The term itself may seem a bit intriguing... but is a very good concept and mortgage lenders are earning a lot of profits by investing this way. It is very important to understand what mortgage based securities mean. Mortgage based securities mean a secured interest and principal payments in a pool of mortgages. Let us elaborate this further for better understanding. A financial institution or a bank sanctions a mortgage loan to either finance or refinance the purchase of a home or any other property. The mortgage loans have varying terms and the balance is gradually reduced during the life of the loan until the total amount is paid. The repayment of the loan is done in installments which includes the principal and interest. Now since these mortgage loans take a very long time to be repaid the lenders, in order to replenish their funds sell groups of mortgages into the secondary mortgage market to those who issue mortgage backed securities. This is a guarantee for timely payment of principal and interest.

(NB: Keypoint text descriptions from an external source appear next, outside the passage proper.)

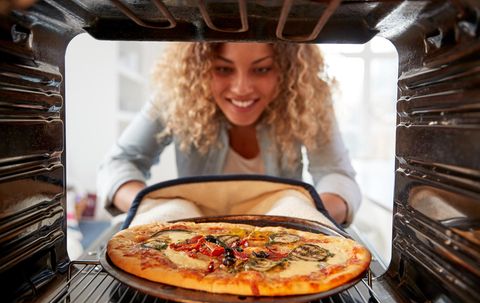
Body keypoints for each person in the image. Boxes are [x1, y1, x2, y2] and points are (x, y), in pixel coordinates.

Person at [97, 42, 361, 225]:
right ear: (200, 69)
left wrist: (304, 215)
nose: (241, 88)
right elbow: (119, 163)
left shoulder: (306, 99)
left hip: (279, 248)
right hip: (194, 247)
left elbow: (336, 174)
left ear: (286, 70)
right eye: (223, 69)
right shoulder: (176, 96)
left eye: (262, 69)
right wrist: (156, 208)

Mortgage backed securities come in a wide variety of structures, the most basic type being pass through participation certificates. These entitle the holder to receive a proportionate share of all principal and interest payments that are made on the pool of loan assets.

Some MBS may be more complicated known as collaterized mortgage obligations or mortgage derivatives which are so designed that they protect or expose investors to various types of risks, a very prominent risk being prepayments. Mortgage backed securities are a great option for lenders as they secure themselves in terms of repayment.